*** Opening of Text shown ***

Let $A$ bet a set. Let $\tau_2$ and $\tau_1$ be two topologies on $A$.

Statements to prove that are equivalent:

(I) $\tau_2 \subseteq \tau_1$ (i.e. $\tau_1$ is finer than $\tau_2$);

(II) for every $a\in A$ and $U \in \tau_2$ with $a\in U$ there exists $V \in \tau_1$ such that $a \in V \subseteq U$; and

(III) for every $a\in A$ and $U \in \tau_2$ with $a\in U$ there is a finite set $F \subseteq \tau_1$ such that $a \in \bigcap F \subseteq U$.

WORKING

(I) $\implies$ (II):

Suppose that $\tau_1$ is finer than $\tau_2$, i.e. $\tau_2 \subseteq \tau_1$. Let $a \in A$ and let $U \in \tau_2$. Then $U\in \tau_1$. If we set $U=V$ then $a\in V \subseteq U$.

(II) $\implies$ (I)

*** Close of Text shown ***

What you need to do: Rewrite the passage on comparing two topologies from "(II) for every" to "F \subseteq U$.", replacing "there exists" with "we can find".

*** Opening of Collected material ***

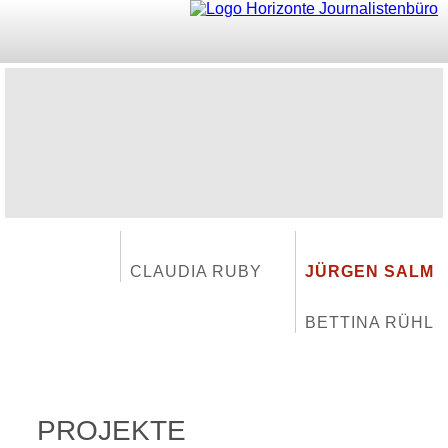
CLAUDIA RUBY
JÜRGEN SALM
BETTINA RÜHL
PROJEKTE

*** Close of Collected material ***

Solution for this exercise:
(II) for every $a\in A$ and $U \in \tau_2$ with $a\in U$ we can find $V \in \tau_1$ such that $a \in V \subseteq U$; and

(III) for every $a\in A$ and $U \in \tau_2$ with $a\in U$ there is a finite set $F \subseteq \tau_1$ such that $a \in \bigcap F \subseteq U$.